**What's contraction good for?**

We are looking for a deductive system for classical propositional logic in which in proof-search (i.e. bottom-up) no duplication ever happens. Contraction is duplication, as is additive context treatment.

If you're used to the sequent calculus, you'll think that we're out of our minds. We're not. By allowing deep inference we can split contraction into two rules, atomic contraction and medial, medial does not duplicate anything. Now how to get rid of atomic contraction? First, notice that we have the cocontraction rule, the dual of contraction, which is collapsing two equals in a conjunction into one when seen bottom up. Now, imagine a contraction of an atom in a proof (say in the sequent calculus). Look at the two copies. Trace their path up to the leaves of the proof. There, they disappear in an axiom, so for each of the two copies, there is a dual atom, the "killer". Trace the path of the two killers down to the conclusion of the contraction. So here we have one victim (the atom that's duplicated) and two killers (the dual atoms that will end up in an identity axiom with the copies). Now, rather than duplicating the victim, and letting each killer kill one copy, we can do the following: not duplicate the victim (remove the contraction) and collapse the two killers into one (by using cocontraction). One killer, one victim, we have a proof in which we have replaced an instance of contraction by cocontraction. Proceed with the remaining contraction instances, done.

The difficulty is in the fact that, in order to collapse the two killers into one, they have to be close together (in the same conjunction). But they could be anywhere. How to bring them together without breaking the proof? We don't know, and the counterexample I present now shows that, in the system we have, this is impossible.

Note that formulae that require the use of contraction in the sequent calculus in order to prove them, e.g. Peirce's law, often can be proved without contraction in KS U {ac^} (cocontraction). But not all of them:

Proposition. System (KS \ {ac_}) U {ac^} is incomplete.

Proof. Consider the valid formula

[ ( [a,b] , [-c,(a,b)] ) , (-a,-d) , ( [(c,d),-b] , [c,d] ) ] ,

which I will show to be not provable in the system.
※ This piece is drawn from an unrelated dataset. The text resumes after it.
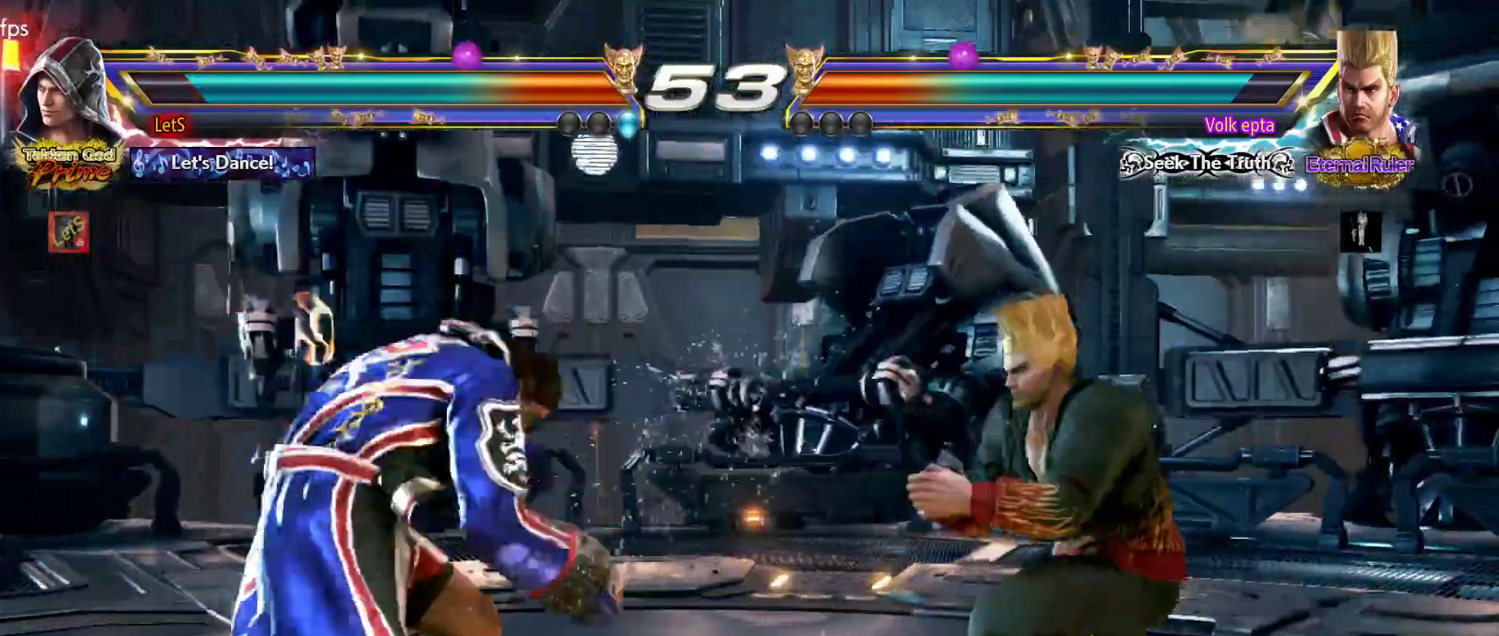
{"buttons": ["CIRCLE", "DPAD_RIGHT"], "left_stick": "center", "right_stick": "center", "events": [[33, "DPAD_RIGHT", "down"], [67, "DPAD_DOWN", "down"], [133, "TRIANGLE", "down"], [200, "DPAD_DOWN", "up"], [233, "TRIANGLE", "up"], [267, "CIRCLE", "down"]]}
Note that there are three conjunctions, left, middle and right. To simplify the case analysis, note that the formula is symmetric with respect to the comma in the middle conjunction.
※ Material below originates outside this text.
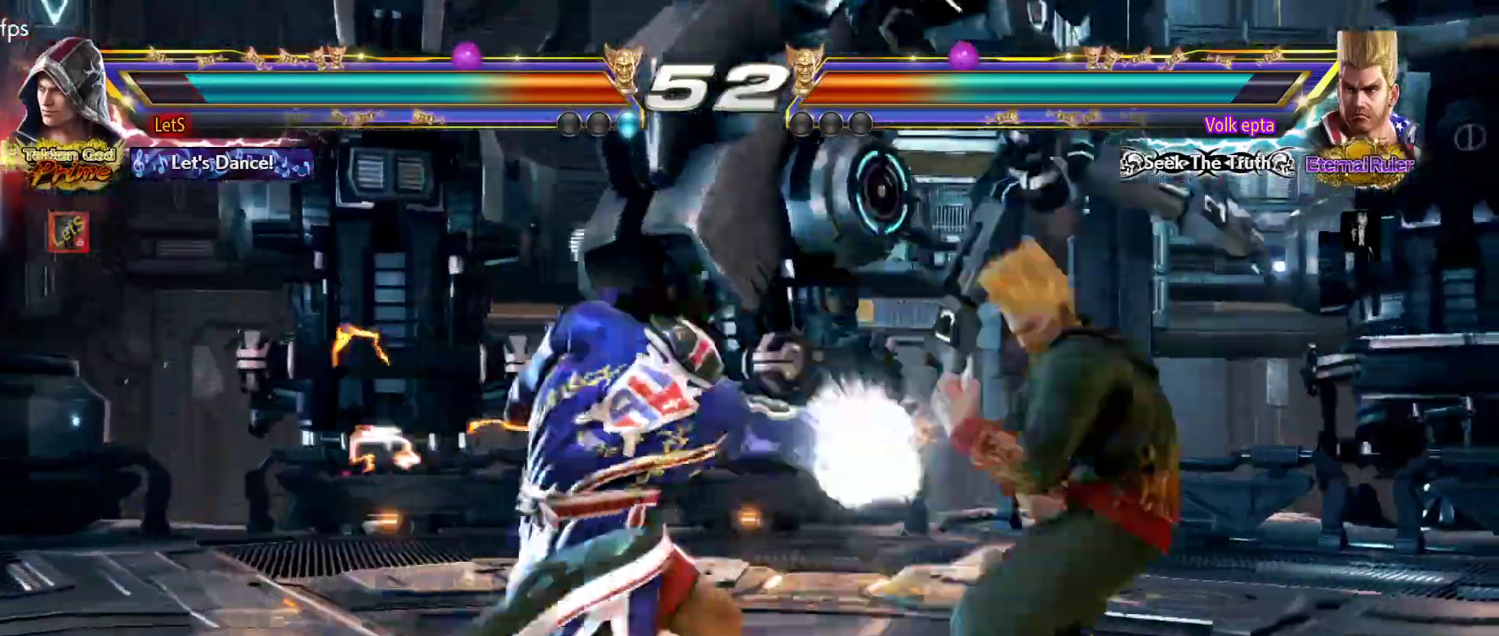
{"buttons": ["DPAD_LEFT"], "left_stick": "center", "right_stick": "center", "events": [[200, "CIRCLE", "up"], [200, "DPAD_DOWN", "down"], [200, "DPAD_RIGHT", "up"], [233, "DPAD_LEFT", "down"], [400, "DPAD_DOWN", "up"], [400, "DPAD_LEFT", "up"], [467, "DPAD_LEFT", "down"]]}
Rules ai_ and ac^ don't apply.

Rule aw_ applies in 12 cases, because of symmetry it suffices to check 6, in every case there is a countermodel for the premise.
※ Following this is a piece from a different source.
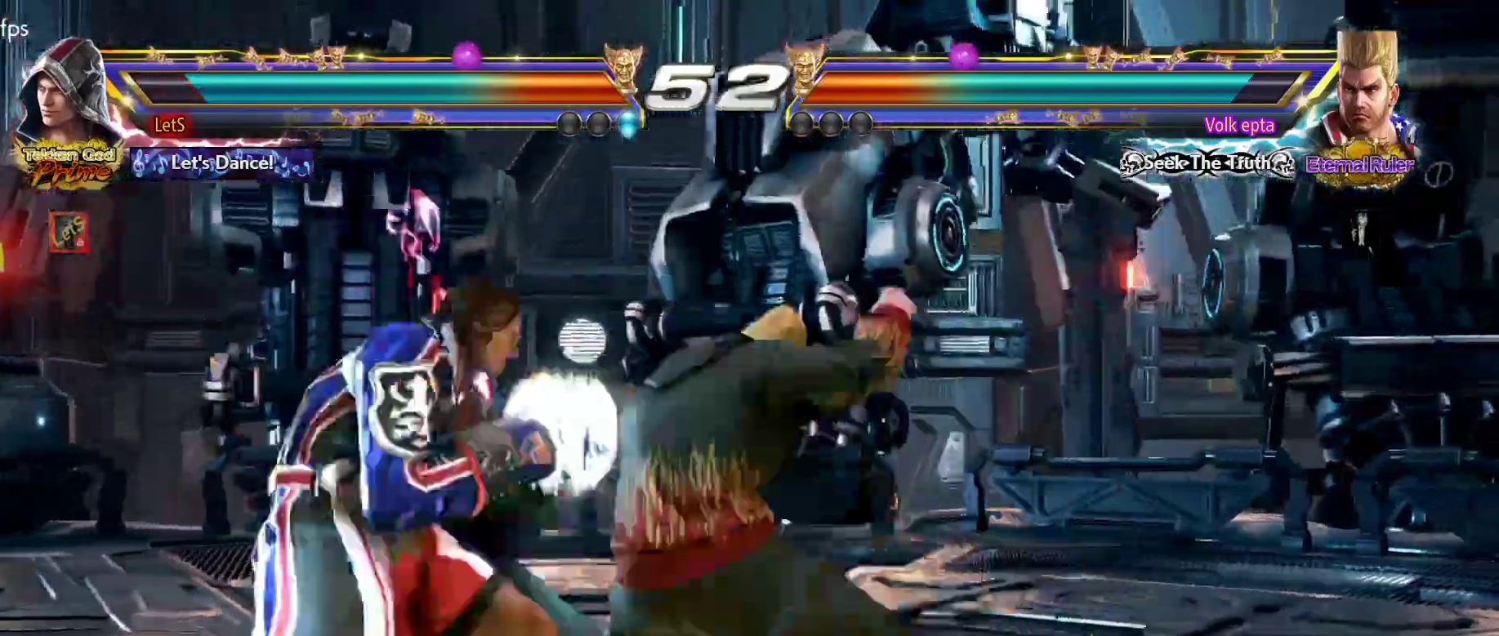
{"buttons": ["TRIANGLE", "DPAD_RIGHT"], "left_stick": "center", "right_stick": "center", "events": [[300, "SQUARE", "down"], [400, "DPAD_LEFT", "up"], [433, "DPAD_RIGHT", "down"], [433, "SQUARE", "up"], [433, "TRIANGLE", "down"]]}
Medial applies in two cases, for symmetry we just check the one where it applies in the left conjunction. We have two subcases corresponding to two ways in which the medial is applied, in both cases there is a countermodel for the premise.

Switch applies 1) inside the left conjunction (inside the right conjunction is symmetric), 2) bringing together left and middle conjunction (bringing together right and middle is symmetric), 3) bringing together left and right conjunction, and 4) bringing two conjunctions into the third. All these cases have subcases corresponding to the ways in which the switch can be applied. It's tedious but easy to check that for all these cases, there is a countermodel for the premise.

qed.

So, this somehow answers the question in the title. Thanks to Alwen for asking me that question!

Now the next question of course is whether the rules can be changed somehow in order to prove this formula without contraction, and the final question is whether there is a duplication-free system.